§ TASK DIRECTIONS: Extract every line of text from the records below, reproducing each one word for word and keeping the original order and line breaks.

§ LISTED ENTRIES:
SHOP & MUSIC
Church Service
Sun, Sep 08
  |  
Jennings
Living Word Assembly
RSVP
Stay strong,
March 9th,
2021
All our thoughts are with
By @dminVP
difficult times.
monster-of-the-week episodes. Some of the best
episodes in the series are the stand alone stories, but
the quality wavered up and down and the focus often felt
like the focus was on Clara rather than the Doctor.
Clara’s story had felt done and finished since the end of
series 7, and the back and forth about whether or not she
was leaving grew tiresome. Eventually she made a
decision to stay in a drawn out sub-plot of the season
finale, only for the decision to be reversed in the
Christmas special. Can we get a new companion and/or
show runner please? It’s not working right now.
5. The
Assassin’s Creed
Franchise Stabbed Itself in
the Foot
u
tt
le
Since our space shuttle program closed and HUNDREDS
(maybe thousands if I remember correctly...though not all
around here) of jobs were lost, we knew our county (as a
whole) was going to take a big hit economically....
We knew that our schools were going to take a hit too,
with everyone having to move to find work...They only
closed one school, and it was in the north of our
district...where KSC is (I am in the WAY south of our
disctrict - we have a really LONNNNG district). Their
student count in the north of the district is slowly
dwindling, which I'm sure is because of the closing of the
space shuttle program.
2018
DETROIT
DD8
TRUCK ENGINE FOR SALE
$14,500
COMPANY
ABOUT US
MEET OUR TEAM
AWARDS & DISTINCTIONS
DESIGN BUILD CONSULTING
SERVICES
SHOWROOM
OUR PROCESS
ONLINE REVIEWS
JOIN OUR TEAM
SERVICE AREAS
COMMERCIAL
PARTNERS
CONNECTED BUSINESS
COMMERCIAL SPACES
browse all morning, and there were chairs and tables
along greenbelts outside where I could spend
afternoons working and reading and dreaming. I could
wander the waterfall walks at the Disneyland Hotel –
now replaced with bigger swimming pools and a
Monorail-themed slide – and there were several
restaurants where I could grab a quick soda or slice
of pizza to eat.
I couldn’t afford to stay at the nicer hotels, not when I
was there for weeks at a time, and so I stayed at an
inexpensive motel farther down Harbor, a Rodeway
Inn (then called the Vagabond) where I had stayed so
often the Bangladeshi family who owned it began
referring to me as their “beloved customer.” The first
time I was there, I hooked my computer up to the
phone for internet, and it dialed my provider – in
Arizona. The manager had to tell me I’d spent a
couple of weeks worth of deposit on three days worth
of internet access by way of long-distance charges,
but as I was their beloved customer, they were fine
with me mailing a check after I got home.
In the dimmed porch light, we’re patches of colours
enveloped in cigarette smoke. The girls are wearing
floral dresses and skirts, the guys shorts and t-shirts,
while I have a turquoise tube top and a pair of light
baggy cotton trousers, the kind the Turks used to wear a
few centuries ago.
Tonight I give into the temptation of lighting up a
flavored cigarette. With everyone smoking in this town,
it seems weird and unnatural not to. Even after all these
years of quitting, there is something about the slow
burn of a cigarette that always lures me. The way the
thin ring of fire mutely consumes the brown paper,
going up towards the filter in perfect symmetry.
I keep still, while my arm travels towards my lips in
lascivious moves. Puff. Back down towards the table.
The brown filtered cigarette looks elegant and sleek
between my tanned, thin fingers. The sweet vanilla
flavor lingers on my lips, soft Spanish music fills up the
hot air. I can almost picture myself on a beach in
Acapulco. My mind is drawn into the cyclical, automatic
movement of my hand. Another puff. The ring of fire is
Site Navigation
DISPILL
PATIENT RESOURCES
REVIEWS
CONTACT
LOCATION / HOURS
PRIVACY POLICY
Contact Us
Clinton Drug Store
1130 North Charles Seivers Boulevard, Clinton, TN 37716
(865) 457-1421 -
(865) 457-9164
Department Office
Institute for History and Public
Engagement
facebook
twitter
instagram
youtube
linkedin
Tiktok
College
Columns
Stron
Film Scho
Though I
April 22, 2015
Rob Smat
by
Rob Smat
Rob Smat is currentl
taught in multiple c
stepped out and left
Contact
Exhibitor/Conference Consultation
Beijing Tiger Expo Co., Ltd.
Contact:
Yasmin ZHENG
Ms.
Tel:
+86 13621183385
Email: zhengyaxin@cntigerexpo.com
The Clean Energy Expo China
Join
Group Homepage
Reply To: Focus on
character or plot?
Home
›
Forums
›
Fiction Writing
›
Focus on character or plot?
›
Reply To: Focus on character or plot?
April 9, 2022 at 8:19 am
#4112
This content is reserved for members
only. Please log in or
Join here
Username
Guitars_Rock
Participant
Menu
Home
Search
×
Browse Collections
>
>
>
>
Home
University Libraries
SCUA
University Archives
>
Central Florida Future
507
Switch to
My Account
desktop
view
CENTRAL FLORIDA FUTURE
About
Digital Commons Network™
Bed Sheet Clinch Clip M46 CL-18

§ REPLY:
SHOP & MUSIC
Church Service
Sun, Sep 08
  |  
Jennings
Living Word Assembly
RSVP
Stay strong,
March 9th,
2021
All our thoughts are with
By @dminVP
difficult times.
monster-of-the-week episodes. Some of the best
episodes in the series are the stand alone stories, but
the quality wavered up and down and the focus often felt
like the focus was on Clara rather than the Doctor.
Clara’s story had felt done and finished since the end of
series 7, and the back and forth about whether or not she
was leaving grew tiresome. Eventually she made a
decision to stay in a drawn out sub-plot of the season
finale, only for the decision to be reversed in the
Christmas special. Can we get a new companion and/or
show runner please? It’s not working right now.
5. The
Assassin’s Creed
Franchise Stabbed Itself in
the Foot
u
tt
le
Since our space shuttle program closed and HUNDREDS
(maybe thousands if I remember correctly...though not all
around here) of jobs were lost, we knew our county (as a
whole) was going to take a big hit economically....
We knew that our schools were going to take a hit too,
with everyone having to move to find work...They only
closed one school, and it was in the north of our
district...where KSC is (I am in the WAY south of our
disctrict - we have a really LONNNNG district). Their
student count in the north of the district is slowly
dwindling, which I'm sure is because of the closing of the
space shuttle program.
2018
DETROIT
DD8
TRUCK ENGINE FOR SALE
$14,500
COMPANY
ABOUT US
MEET OUR TEAM
AWARDS & DISTINCTIONS
DESIGN BUILD CONSULTING
SERVICES
SHOWROOM
OUR PROCESS
ONLINE REVIEWS
JOIN OUR TEAM
SERVICE AREAS
COMMERCIAL
PARTNERS
CONNECTED BUSINESS
COMMERCIAL SPACES
browse all morning, and there were chairs and tables
along greenbelts outside where I could spend
afternoons working and reading and dreaming. I could
wander the waterfall walks at the Disneyland Hotel –
now replaced with bigger swimming pools and a
Monorail-themed slide – and there were several
restaurants where I could grab a quick soda or slice
of pizza to eat.
I couldn’t afford to stay at the nicer hotels, not when I
was there for weeks at a time, and so I stayed at an
inexpensive motel farther down Harbor, a Rodeway
Inn (then called the Vagabond) where I had stayed so
often the Bangladeshi family who owned it began
referring to me as their “beloved customer.” The first
time I was there, I hooked my computer up to the
phone for internet, and it dialed my provider – in
Arizona. The manager had to tell me I’d spent a
couple of weeks worth of deposit on three days worth
of internet access by way of long-distance charges,
but as I was their beloved customer, they were fine
with me mailing a check after I got home.
In the dimmed porch light, we’re patches of colours
enveloped in cigarette smoke. The girls are wearing
floral dresses and skirts, the guys shorts and t-shirts,
while I have a turquoise tube top and a pair of light
baggy cotton trousers, the kind the Turks used to wear a
few centuries ago.
Tonight I give into the temptation of lighting up a
flavored cigarette. With everyone smoking in this town,
it seems weird and unnatural not to. Even after all these
years of quitting, there is something about the slow
burn of a cigarette that always lures me. The way the
thin ring of fire mutely consumes the brown paper,
going up towards the filter in perfect symmetry.
I keep still, while my arm travels towards my lips in
lascivious moves. Puff. Back down towards the table.
The brown filtered cigarette looks elegant and sleek
between my tanned, thin fingers. The sweet vanilla
flavor lingers on my lips, soft Spanish music fills up the
hot air. I can almost picture myself on a beach in
Acapulco. My mind is drawn into the cyclical, automatic
movement of my hand. Another puff. The ring of fire is
Site Navigation
DISPILL
PATIENT RESOURCES
REVIEWS
CONTACT
LOCATION / HOURS
PRIVACY POLICY
Contact Us
Clinton Drug Store
1130 North Charles Seivers Boulevard, Clinton, TN 37716
(865) 457-1421 -
(865) 457-9164
Department Office
Institute for History and Public
Engagement
facebook
twitter
instagram
youtube
linkedin
Tiktok
College
Columns
Stron
Film Scho
Though I
April 22, 2015
Rob Smat
by
Rob Smat
Rob Smat is currentl
taught in multiple c
stepped out and left
Contact
Exhibitor/Conference Consultation
Beijing Tiger Expo Co., Ltd.
Contact:
Yasmin ZHENG
Ms.
Tel:
+86 13621183385
Email: zhengyaxin@cntigerexpo.com
The Clean Energy Expo China
Join
Group Homepage
Reply To: Focus on
character or plot?
Home
›
Forums
›
Fiction Writing
›
Focus on character or plot?
›
Reply To: Focus on character or plot?
April 9, 2022 at 8:19 am
#4112
This content is reserved for members
only. Please log in or
Join here
Username
Guitars_Rock
Participant
Menu
Home
Search
×
Browse Collections
>
>
>
>
Home
University Libraries
SCUA
University Archives
>
Central Florida Future
507
Switch to
My Account
desktop
view
CENTRAL FLORIDA FUTURE
About
Digital Commons Network™
Bed Sheet Clinch Clip M46 CL-18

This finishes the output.